--- Brief ---
Each line of the data below from the one holding "160 Kč /pokoj" to the one holding "Hastanın hedefleri arasında", inclusive, is to be reproduced exactly; no other line belongs in the answer.

(Exercise material)

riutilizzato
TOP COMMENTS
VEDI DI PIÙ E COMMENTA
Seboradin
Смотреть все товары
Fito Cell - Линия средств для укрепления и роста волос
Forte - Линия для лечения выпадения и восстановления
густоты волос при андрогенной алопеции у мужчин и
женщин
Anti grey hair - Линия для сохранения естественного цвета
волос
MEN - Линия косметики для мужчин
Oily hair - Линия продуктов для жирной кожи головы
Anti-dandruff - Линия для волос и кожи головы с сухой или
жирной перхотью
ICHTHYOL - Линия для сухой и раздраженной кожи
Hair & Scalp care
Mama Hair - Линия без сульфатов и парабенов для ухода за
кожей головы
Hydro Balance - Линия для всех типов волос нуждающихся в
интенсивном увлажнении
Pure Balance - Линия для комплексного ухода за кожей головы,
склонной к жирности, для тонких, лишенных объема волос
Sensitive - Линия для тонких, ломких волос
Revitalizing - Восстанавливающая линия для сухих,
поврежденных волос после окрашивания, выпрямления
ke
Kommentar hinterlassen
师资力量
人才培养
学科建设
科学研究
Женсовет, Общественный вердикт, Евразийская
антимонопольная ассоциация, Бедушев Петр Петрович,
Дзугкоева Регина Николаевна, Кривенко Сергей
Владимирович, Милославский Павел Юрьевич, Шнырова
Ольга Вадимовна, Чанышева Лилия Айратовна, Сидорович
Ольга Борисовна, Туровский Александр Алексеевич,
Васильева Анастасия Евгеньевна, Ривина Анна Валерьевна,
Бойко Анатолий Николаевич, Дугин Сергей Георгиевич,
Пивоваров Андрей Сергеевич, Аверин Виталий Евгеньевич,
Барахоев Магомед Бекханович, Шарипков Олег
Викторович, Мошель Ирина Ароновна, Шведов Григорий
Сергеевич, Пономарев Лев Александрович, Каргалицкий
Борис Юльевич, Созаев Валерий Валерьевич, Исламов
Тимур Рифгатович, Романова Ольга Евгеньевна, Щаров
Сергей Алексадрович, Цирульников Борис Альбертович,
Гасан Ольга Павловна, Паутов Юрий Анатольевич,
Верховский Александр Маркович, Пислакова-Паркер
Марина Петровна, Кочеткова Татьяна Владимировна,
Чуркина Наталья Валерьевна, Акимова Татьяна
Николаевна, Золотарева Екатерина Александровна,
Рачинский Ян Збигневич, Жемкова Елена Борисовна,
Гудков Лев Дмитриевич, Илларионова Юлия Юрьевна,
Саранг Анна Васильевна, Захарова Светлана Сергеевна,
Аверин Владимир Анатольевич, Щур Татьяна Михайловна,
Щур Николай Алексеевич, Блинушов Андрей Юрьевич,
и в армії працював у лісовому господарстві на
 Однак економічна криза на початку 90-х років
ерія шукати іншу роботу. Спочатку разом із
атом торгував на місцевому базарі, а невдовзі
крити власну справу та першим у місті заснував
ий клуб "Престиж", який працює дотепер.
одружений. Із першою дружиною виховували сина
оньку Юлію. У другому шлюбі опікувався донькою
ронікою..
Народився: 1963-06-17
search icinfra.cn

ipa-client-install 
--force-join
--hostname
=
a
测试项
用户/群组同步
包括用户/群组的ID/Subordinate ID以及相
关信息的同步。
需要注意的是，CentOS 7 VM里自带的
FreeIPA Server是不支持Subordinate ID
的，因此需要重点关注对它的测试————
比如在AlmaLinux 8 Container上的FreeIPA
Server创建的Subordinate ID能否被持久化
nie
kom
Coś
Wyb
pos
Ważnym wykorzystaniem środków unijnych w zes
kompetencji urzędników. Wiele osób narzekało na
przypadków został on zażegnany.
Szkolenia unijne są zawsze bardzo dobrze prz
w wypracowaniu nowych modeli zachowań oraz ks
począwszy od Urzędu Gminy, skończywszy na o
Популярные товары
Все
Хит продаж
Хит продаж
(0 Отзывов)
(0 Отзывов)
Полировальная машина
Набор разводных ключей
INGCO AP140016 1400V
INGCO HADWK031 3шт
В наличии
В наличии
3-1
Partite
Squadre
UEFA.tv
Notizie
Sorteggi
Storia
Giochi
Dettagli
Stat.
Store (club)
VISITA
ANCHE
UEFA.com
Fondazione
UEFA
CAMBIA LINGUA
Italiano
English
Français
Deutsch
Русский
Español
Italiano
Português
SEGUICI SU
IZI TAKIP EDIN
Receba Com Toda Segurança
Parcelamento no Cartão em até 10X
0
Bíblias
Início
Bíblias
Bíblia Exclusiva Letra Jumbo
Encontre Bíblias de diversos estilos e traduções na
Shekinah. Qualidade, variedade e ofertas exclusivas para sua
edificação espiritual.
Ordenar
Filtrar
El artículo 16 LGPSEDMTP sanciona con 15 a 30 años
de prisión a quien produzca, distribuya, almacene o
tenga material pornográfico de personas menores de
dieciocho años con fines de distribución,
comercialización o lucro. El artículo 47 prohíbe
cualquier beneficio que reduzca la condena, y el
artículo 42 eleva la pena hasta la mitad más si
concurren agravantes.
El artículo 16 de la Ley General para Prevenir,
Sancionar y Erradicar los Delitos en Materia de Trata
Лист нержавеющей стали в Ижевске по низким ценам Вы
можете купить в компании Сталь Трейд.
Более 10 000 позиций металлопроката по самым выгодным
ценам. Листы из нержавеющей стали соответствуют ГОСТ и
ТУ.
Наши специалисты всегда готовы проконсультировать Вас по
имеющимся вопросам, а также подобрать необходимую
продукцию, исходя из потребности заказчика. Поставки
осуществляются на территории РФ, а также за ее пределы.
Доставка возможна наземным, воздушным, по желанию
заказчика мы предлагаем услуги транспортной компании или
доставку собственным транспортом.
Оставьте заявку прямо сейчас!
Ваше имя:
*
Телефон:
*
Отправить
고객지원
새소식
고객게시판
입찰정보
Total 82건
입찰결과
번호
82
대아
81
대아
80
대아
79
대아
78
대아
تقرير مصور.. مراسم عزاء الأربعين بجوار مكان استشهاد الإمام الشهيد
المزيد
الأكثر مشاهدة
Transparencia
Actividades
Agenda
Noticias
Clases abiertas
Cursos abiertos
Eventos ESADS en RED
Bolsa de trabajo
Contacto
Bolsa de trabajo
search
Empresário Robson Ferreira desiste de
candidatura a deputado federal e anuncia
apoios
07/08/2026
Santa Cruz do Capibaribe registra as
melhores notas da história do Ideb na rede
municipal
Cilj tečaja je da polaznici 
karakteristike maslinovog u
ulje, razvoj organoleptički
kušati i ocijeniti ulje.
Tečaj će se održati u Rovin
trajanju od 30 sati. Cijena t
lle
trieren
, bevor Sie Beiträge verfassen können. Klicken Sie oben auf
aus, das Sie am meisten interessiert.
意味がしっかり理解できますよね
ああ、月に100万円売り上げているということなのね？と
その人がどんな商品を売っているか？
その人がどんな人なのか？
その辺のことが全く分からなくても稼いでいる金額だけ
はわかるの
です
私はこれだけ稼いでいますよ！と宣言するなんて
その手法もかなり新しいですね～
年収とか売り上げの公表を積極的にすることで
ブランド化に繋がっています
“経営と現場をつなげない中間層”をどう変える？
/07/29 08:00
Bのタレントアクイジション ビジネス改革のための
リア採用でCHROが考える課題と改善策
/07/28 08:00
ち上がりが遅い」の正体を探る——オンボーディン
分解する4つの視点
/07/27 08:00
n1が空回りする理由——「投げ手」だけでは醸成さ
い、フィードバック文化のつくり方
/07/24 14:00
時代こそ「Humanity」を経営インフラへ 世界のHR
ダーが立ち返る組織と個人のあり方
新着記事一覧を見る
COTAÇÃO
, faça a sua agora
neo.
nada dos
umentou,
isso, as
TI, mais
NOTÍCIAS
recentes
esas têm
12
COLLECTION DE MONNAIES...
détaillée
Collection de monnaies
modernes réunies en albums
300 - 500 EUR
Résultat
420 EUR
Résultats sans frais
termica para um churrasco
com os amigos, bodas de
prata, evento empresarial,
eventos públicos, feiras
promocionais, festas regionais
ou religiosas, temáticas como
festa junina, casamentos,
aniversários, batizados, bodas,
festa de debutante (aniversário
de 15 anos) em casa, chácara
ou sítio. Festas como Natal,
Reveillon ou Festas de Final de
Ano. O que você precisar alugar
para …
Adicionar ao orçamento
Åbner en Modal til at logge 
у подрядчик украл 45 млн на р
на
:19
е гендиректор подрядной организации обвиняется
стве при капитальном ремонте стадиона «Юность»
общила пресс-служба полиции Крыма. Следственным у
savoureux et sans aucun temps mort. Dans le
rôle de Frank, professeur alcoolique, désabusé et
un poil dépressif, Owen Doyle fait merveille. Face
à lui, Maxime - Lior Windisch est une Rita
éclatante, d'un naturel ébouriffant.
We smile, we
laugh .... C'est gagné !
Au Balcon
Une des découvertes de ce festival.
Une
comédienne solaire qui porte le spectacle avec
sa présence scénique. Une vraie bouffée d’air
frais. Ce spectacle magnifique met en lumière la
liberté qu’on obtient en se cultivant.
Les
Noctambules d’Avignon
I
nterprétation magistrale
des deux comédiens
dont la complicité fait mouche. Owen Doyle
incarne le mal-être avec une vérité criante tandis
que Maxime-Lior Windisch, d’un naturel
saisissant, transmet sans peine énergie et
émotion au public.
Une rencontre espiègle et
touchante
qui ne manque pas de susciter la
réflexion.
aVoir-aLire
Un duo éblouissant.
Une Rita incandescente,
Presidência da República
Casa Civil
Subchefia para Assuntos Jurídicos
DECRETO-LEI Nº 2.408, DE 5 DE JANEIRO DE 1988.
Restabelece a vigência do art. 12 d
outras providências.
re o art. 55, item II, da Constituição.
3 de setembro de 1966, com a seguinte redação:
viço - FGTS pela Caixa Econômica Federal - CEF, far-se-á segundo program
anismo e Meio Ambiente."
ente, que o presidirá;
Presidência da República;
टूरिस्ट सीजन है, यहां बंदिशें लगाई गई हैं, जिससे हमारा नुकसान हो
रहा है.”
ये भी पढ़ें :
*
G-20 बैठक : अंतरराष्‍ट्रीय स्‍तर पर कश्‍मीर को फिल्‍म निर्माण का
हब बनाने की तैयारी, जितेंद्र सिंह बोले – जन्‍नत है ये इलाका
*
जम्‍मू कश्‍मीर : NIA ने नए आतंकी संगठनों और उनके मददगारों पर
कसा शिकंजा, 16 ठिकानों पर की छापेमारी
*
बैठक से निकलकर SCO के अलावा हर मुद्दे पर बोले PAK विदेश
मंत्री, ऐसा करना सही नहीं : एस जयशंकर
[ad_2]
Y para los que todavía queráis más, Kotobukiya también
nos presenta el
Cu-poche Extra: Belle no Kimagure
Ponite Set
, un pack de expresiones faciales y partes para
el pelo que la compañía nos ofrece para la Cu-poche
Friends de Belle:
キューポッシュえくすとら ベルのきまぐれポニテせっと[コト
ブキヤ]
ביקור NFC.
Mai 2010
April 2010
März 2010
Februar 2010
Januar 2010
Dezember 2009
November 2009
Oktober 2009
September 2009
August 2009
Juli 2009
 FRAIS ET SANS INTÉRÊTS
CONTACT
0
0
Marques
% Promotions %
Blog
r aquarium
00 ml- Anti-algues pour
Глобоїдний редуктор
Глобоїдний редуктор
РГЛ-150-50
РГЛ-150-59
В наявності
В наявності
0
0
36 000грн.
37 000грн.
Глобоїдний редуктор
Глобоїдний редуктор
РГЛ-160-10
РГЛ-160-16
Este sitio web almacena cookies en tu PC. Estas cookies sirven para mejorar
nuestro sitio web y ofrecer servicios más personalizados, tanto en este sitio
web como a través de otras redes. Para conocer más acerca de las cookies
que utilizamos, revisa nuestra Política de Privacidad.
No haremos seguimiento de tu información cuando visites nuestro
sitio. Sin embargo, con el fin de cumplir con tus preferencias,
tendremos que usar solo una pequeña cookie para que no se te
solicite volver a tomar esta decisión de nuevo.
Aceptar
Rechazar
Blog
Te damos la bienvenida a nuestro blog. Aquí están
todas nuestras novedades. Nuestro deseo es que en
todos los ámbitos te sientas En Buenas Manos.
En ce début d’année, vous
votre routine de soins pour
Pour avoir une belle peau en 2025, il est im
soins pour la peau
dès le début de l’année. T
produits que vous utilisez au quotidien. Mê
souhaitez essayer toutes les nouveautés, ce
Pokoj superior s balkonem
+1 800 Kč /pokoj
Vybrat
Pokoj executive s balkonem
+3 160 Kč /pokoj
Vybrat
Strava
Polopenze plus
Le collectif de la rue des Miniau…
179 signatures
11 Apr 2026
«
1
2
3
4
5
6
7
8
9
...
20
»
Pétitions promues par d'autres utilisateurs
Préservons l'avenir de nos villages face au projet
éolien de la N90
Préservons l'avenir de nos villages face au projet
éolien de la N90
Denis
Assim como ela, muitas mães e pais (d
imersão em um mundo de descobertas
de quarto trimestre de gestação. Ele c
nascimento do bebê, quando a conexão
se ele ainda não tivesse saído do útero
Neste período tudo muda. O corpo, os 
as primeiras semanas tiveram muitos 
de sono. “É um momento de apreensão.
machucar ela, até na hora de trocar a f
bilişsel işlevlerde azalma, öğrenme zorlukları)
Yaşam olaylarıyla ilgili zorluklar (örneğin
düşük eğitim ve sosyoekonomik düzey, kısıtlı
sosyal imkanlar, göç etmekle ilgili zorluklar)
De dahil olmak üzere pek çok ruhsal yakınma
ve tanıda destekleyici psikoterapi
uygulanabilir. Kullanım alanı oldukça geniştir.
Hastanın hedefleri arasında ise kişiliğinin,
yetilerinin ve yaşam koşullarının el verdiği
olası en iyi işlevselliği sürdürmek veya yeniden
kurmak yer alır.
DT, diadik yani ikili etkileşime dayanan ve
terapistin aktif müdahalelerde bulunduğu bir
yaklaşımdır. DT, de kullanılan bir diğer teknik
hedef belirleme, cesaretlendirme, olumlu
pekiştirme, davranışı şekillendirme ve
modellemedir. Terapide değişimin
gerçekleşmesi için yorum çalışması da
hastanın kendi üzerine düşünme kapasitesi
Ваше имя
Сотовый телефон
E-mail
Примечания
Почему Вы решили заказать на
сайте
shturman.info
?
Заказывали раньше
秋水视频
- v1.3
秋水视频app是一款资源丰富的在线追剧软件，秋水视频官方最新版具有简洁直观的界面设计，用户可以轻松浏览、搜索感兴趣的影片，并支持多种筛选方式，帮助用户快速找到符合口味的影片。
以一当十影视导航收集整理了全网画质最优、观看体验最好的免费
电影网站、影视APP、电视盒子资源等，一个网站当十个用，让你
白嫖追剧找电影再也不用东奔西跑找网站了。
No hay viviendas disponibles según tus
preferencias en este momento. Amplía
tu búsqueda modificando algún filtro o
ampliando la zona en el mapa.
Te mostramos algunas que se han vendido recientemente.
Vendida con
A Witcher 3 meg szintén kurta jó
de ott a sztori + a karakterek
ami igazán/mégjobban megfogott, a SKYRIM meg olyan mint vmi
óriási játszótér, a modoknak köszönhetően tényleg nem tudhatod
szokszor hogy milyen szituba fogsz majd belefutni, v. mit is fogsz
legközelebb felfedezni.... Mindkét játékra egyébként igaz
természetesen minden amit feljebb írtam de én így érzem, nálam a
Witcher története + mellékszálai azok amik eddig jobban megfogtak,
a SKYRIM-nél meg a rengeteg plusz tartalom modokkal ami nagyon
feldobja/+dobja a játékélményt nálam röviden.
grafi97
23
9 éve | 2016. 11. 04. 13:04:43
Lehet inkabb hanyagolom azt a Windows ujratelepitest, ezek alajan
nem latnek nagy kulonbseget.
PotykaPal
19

(End Exercise material)

--- Exercise result ---
+3 160 Kč /pokoj
Vybrat
Strava
Polopenze plus
Le collectif de la rue des Miniau…
179 signatures
11 Apr 2026
«
1
2
3
4
5
6
7
8
9
...
20
»
Pétitions promues par d'autres utilisateurs
Préservons l'avenir de nos villages face au projet
éolien de la N90
Préservons l'avenir de nos villages face au projet
éolien de la N90
Denis
Assim como ela, muitas mães e pais (d
imersão em um mundo de descobertas
de quarto trimestre de gestação. Ele c
nascimento do bebê, quando a conexão
se ele ainda não tivesse saído do útero
Neste período tudo muda. O corpo, os 
as primeiras semanas tiveram muitos 
de sono. “É um momento de apreensão.
machucar ela, até na hora de trocar a f
bilişsel işlevlerde azalma, öğrenme zorlukları)
Yaşam olaylarıyla ilgili zorluklar (örneğin
düşük eğitim ve sosyoekonomik düzey, kısıtlı
sosyal imkanlar, göç etmekle ilgili zorluklar)
De dahil olmak üzere pek çok ruhsal yakınma
ve tanıda destekleyici psikoterapi
uygulanabilir. Kullanım alanı oldukça geniştir.
Hastanın hedefleri arasında ise kişiliğinin,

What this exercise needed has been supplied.